İsimlerin ve grupların temel motivasyonu iktidardan uzaklaşmamak. Bu yüzden önümüzdeki periyodun yalnızca ayrışmalar değil beraberinde yeni yan yana gelişlere de tanıklık edeceğini söyleyebiliriz. Hatta bugün birbirlerini sert eleştiren partiler ve isimler için bu söylenebilir. Süleyman Soylu ve Berat Albayrak kuşkusuz bundan evvelki dönemdeki kadar kuvvetli değiller. Lakin iki ismin de siyasetten ayrılmaya niyetleri yok.
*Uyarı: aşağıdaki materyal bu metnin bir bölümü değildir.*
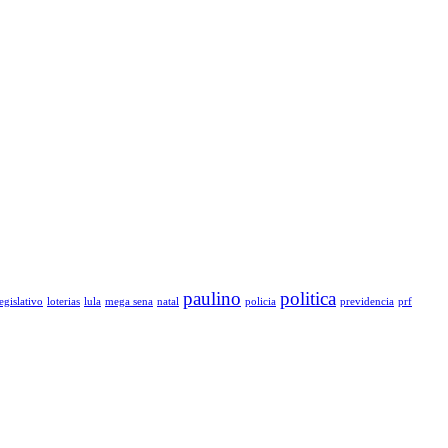
paulino
politica
legislativo
loterias
lula
mega sena
natal
policia
previdencia
prf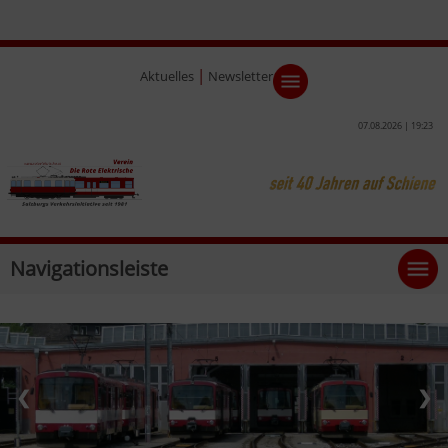
|
Aktuelles
Newsletter
07.08.2026 | 19:23
Navigationsleiste
❮
❯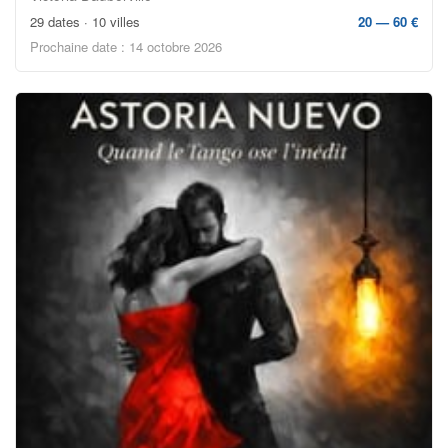
29 dates · 10 villes
20 — 60 €
Prochaine date : 14 octobre 2026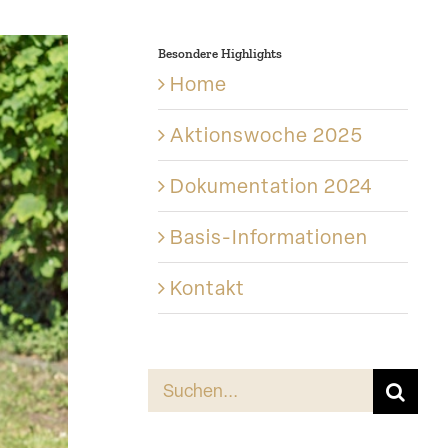
Besondere Highlights
Home
Aktions­woche 2025
Dokumen­tation 2024
Basis-Informationen
Kontakt
Suche
nach: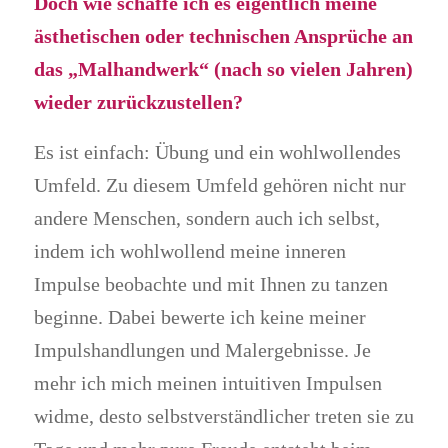
Doch wie schaffe ich es eigentlich meine
ästhetischen oder technischen Ansprüche an
das „Malhandwerk“ (nach so vielen Jahren)
wieder zurückzustellen?
Es ist einfach: Übung und ein wohlwollendes
Umfeld. Zu diesem Umfeld gehören nicht nur
andere Menschen, sondern auch ich selbst,
indem ich wohlwollend meine inneren
Impulse beobachte und mit Ihnen zu tanzen
beginne. Dabei bewerte ich keine meiner
Impulshandlungen und Malergebnisse. Je
mehr ich mich meinen intuitiven Impulsen
widme, desto selbstverständlicher treten sie zu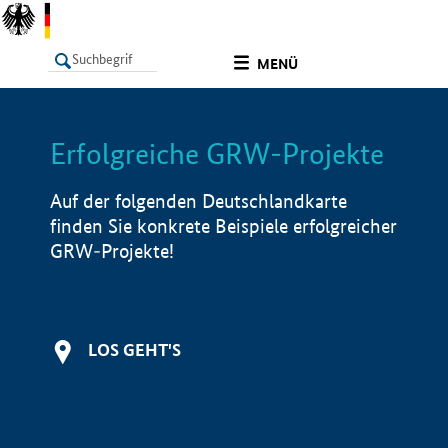
undefined
MENÜ
Erfolgreiche GRW-Projekte
LISTE
Filter
Info
Auf der folgenden Deutschlandkarte
finden Sie konkrete Beispiele erfolgreicher
GRW-Projekte!
LOS GEHT'S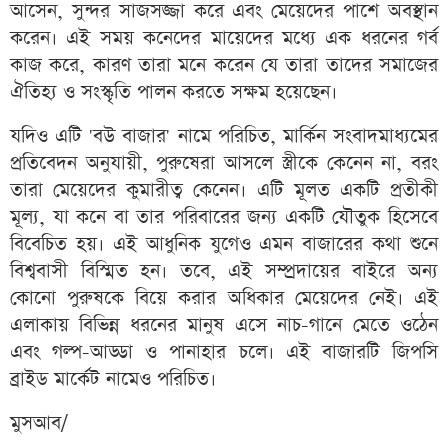
আসেন, সুন্দর সাজসজ্জা করে এবং মেয়েদের পাশে অবস্থান
করেন। এই সময় কনেদের মায়েদের মধ্যে এক ধরনের গর্ব
কাজ করে, কারণ তারা মনে করেন যে তারা তাদের সমাজের
ঐতিহ্য ও সংস্কৃতি পালন করতে সক্ষম হয়েছেন।
যদিও এটি 'বউ বাজার' নামে পরিচিত, মার্কিন সংবাদমাধ্যমের
প্রতিবেদন অনুযায়ী, পুরুষেরা আসলে স্ত্রীকে কেনেন না, বরং
তারা মেয়েদের কুমারীত্ব কেনেন। এটি মূলত একটি প্রতীকী
মূল্য, যা কনে বা তার পরিবারের জন্য একটি যৌতুক হিসেবে
বিবেচিত হয়। এই আধুনিক যুগেও এমন বাজারের কথা শুনে
বিশ্ববাসী বিস্মিত হন। তবে, এই সম্প্রদায়ের বাইরে অন্য
কোনো পুরুষকে বিয়ে করার অধিকার মেয়েদের নেই। এই
এলাকায় বিভিন্ন ধরনের মানুষ এসে নাচ-গানে মেতে ওঠেন
এবং গল্প-আড্ডা ও পানাহার চলে। এই বাজারটি জিপসি
ব্রাইড মার্কেট নামেও পরিচিত।
মুসআব/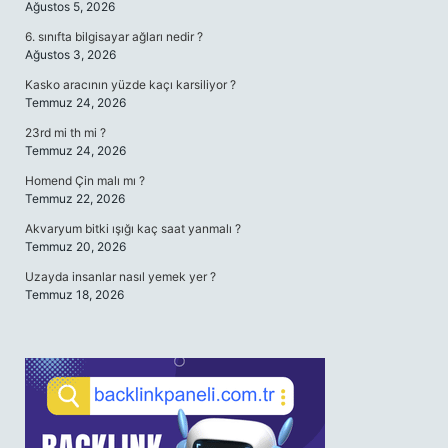
Ağustos 5, 2026
6. sınıfta bilgisayar ağları nedir ?
Ağustos 3, 2026
Kasko aracının yüzde kaçı karsiliyor ?
Temmuz 24, 2026
23rd mi th mi ?
Temmuz 24, 2026
Homend Çin malı mı ?
Temmuz 22, 2026
Akvaryum bitki ışığı kaç saat yanmalı ?
Temmuz 20, 2026
Uzayda insanlar nasıl yemek yer ?
Temmuz 18, 2026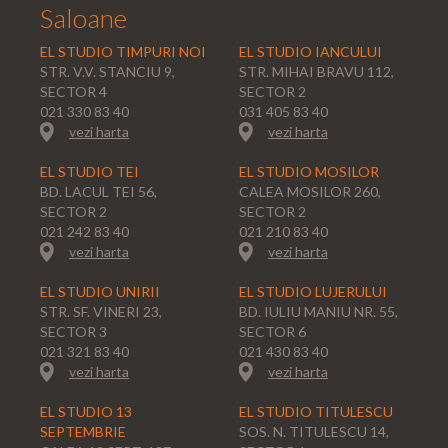
Saloane
EL STUDIO TIMPURI NOI
EL STUDIO IANCULUI
STR. V.V. STANCIU 9,
STR. MIHAI BRAVU 112,
SECTOR 4
SECTOR 2
021 330 83 40
031 405 83 40
vezi harta
vezi harta
EL STUDIO TEI
EL STUDIO MOSILOR
BD. LACUL TEI 56,
CALEA MOSILOR 260,
SECTOR 2
SECTOR 2
021 242 83 40
021 210 83 40
vezi harta
vezi harta
EL STUDIO UNIRII
EL STUDIO LUJERULUI
STR. SF. VINERI 23,
BD. IULIU MANIU NR. 55,
SECTOR 3
SECTOR 6
021 321 83 40
021 430 83 40
vezi harta
vezi harta
EL STUDIO 13
EL STUDIO TITULESCU
SEPTEMBRIE
SOS. N. TITULESCU 14,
Bakanlık ve bürokratlar üzerinden güçlerini tahkim etmeye çalışıyorlar. Aldığımız bilgilere nazaran Albayrak önümüzdeki günlerde biraz daha görünür hale gelerek “veliaht rolüne” geri dönmeye hazırlanıyor. Parti ortasında öteki takımların yalnızca kendi içlerinde değil hem de parti haricinde kümelerle da yakın temasta olduğu konuşuluyor. Bilhassa Babacan’ın gözü kulağı bu takımlarda.

Birinci büyük mağlubiyetle sihir bitti. Her tarafı dökülen, ekonomik ve siyasi buhran ortasında bir ülke yaratan Erdoğan’ın daha fazla devam etmesi mümkün değil. Bizim kadar Erdoğan’ın en yakınındakiler de durumun farkında. Türkiye, Erdoğan’ın gitme ihtimalinin belirlemesiyle AKP’nin kesimlerinden oluşacak birden çok parti ve birden çok başkanlı yeni bir periyoda hazırlanıyor. Bu yalnızca o cephede yaşananlar. Bir de öbür taraf var.”